(#170180) THE COCK AND ANCHOR, BEING A CHRONICLE OF OLD DUBLIN CITY. In Three Volumes. Le Fanu.
THE COCK AND ANCHOR, BEING A CHRONICLE OF OLD DUBLIN CITY. In Three Volumes ...

THE COCK AND ANCHOR, BEING A CHRONICLE OF OLD DUBLIN CITY. In Three Volumes. Dublin: William Curry, Jun. and Company. London: Longman, Brown, Green, and Longmans. Edinburgh: Fraser and Co., 1845. 12mo, three volumes: pp. [1-2] [1] 2-347 [348: printer's imprint]; [1-2] [1] 2-327 [328: blank]; [1-2] [1] 2-346, mid-nineteenth-century three-quarter black polished calf and marbled boards, spine panels tooled in gold, brown leather title pieces lettered in gold, edges speckled red (binder's ticket "E. Madden, Bookseller & Stationer, 7, Grafton St." affixed to each front paste-down), First edition. Le Fanu's anonymously published first book. "A dreadful story of the conspiracy of a number of preternaturally wicked and inhuman villains to ruin a young spendthrift baronet, and to compel his sister to marry one of themselves. The threads of the story are woven with considerable skill.
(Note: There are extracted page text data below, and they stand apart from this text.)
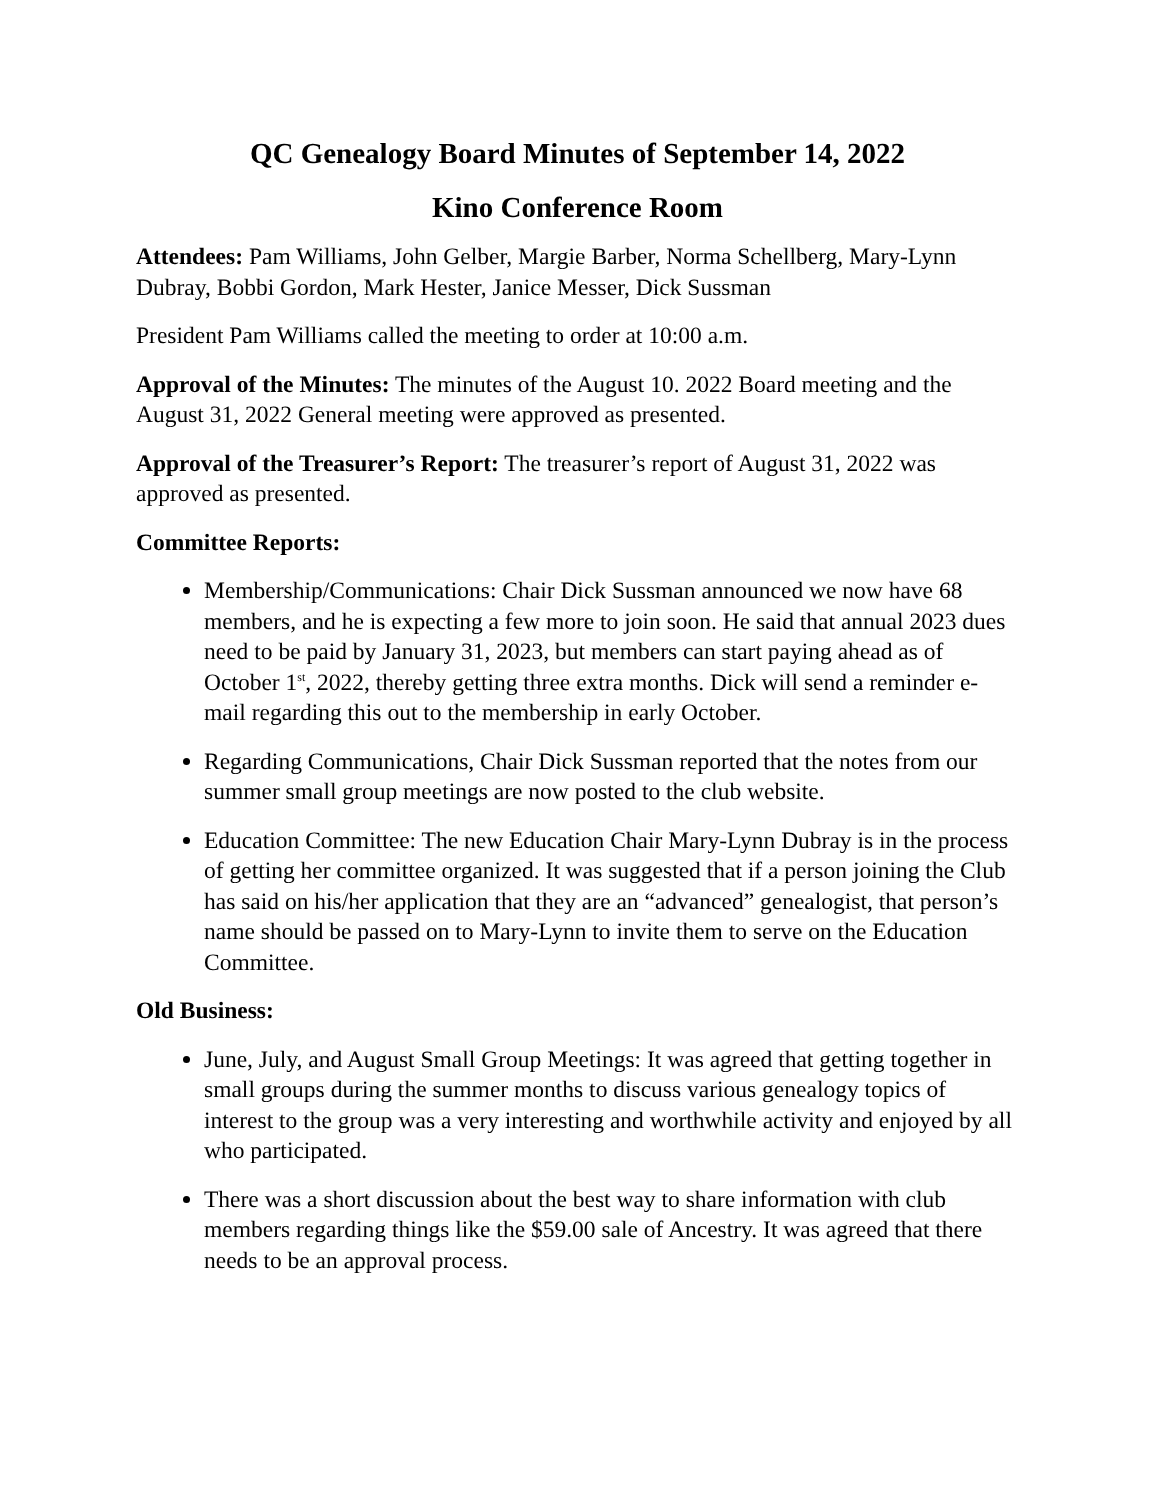QC Genealogy Board Minutes of September 14, 2022
Kino Conference Room
Attendees: Pam Williams, John Gelber, Margie Barber, Norma Schellberg, Mary-Lynn Dubray, Bobbi Gordon, Mark Hester, Janice Messer, Dick Sussman
President Pam Williams called the meeting to order at 10:00 a.m.
Approval of the Minutes: The minutes of the August 10. 2022 Board meeting and the August 31, 2022 General meeting were approved as presented.
Approval of the Treasurer’s Report: The treasurer’s report of August 31, 2022 was approved as presented.
Committee Reports:
Membership/Communications: Chair Dick Sussman announced we now have 68 members, and he is expecting a few more to join soon. He said that annual 2023 dues need to be paid by January 31, 2023, but members can start paying ahead as of October 1<sup>st</sup>, 2022, thereby getting three extra months. Dick will send a reminder e-mail regarding this out to the membership in early October.
Regarding Communications, Chair Dick Sussman reported that the notes from our summer small group meetings are now posted to the club website.
Education Committee: The new Education Chair Mary-Lynn Dubray is in the process of getting her committee organized. It was suggested that if a person joining the Club has said on his/her application that they are an “advanced” genealogist, that person’s name should be passed on to Mary-Lynn to invite them to serve on the Education Committee.
Old Business:
June, July, and August Small Group Meetings: It was agreed that getting together in small groups during the summer months to discuss various genealogy topics of interest to the group was a very interesting and worthwhile activity and enjoyed by all who participated.
There was a short discussion about the best way to share information with club members regarding things like the $59.00 sale of Ancestry. It was agreed that there needs to be an approval process.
The tale, a gloomy one throughout, reaches its climax in a scene of intense and concentrated excitement" (Brown, p. 165). "... a most excellent 'costume' romance of old Dublin in the eighteenth century, abounding with exciting adventures, highway robberies, murders, and breathless escapes. It was written of course in the prevailing popular mode of Ainsworth and G. W. M. Reynolds, but Le Fanu was able to add his own distinctive original touch by reason of his archaeological knowledge and the Irish setting which the celebrated English writers of his school had not traversed. His scenic descriptions, aided by moonlight and storm, are compact of romance, and here he showed his first evidence of clever characterization. Blarden was an early study of implacable villainy such as later was presented in full blast in the persons of Dangerfield, Stanley Lake, and Silas Ruthyn, while Miss Martha in a way fore-ran the terrible Frenchwoman in UNCLE SILAS" (Ellis, p. 155). Brown, Ireland in Fiction 904. Ellis, p. 184. Loeber and Loeber L 102. Sadleir 1373. Wolff 4010. Provenance: "Wm. Arthur" and griffin image stenciled at head of each title page. Bound without the half titles and the leaf of advertisements (Q6) at the rear of volume three. Calf and boards rubbed, endpapers foxed, a bit of light scattered foxing to text blocks, but a generally clean, lovely copy in a contemporary binding. A very scarce book. (#170180).